In 2010, a student at St. Mary’s College claimed that she was inappropriately touched by a Notre Dame football player. Four days later, Lizzie Seeberg committed suicide.
On Saturday, former Notre Dame linebacker Prince Shembo acknowledged at the Scouting Combine that he was the player Seeberg accused of impropriety. While denying the claim, Shembo admitted that he had some sort of involvement with Seeberg.
“I’m innocent,” Shembo told Michael Rothstein of ESPN.com. “I didn’t do anything. I’m, pretty much, I’m the one who ended it and pretty much told the girl that we should stop, that we shouldn’t be doing this and that’s what happened. So, I don’t know.”
Shembo said he has been asked about the incident by every team that has met with him in Indianapolis.

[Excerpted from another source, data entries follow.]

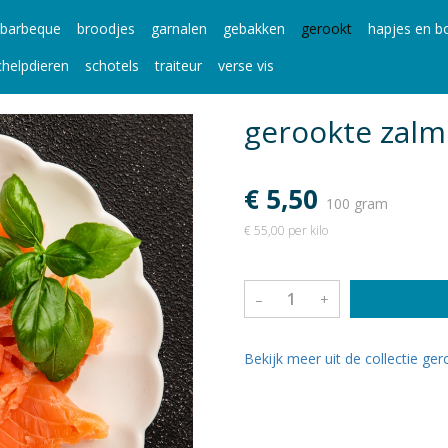
barbeque
broodjes
garnalen
gebakken
gerookt
hapjes en bo
chelpdieren
schotels
traiteur
verse vis
gerookte zalm
€ 5,50
100 gram
€ 55,00 per kilo
–
+
Bekijk meer uit de collectie ge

“I was like, ‘What’s going on?'” Shembo said of his reaction to the allegation; he reportedly was interviewed for the first time about the situation 15 days after Seeberg died. “I was a freshman. I don’t think games even started, and she was older than me. . . . I was like, ‘What?’ I was confused. They were asking me questions, and I didn’t know what they were talking about because I didn’t do anything.”
Shembo explained that he would have commented much sooner, but that Irish coach Brian Kelly instructed Shembo not to discuss it.
“I wanted to talk about it [then],” Shembo said. “I wanted to, but they had to keep everything confidential. Now that I’m out [of school], I can talk about it.”
It’s hard to tell whether the decision to instruct Shembo to say nothing was aimed at protecting Shembo, Seeberg, or the football program. It’s clear the Shembo believed his interests would have been served by addressing the situation.
“The reason I wanted to talk was just to clear up my name,” Shmebo said. “My name was in flames, pretty much.”
And here’s one way that unionization would help a college football player. The union would have the ability to bargain with the school for a procedure that provides the player with specific protections in situations like this — up to and including the ability to talk about something publicly that the coach is directing him not to talk about.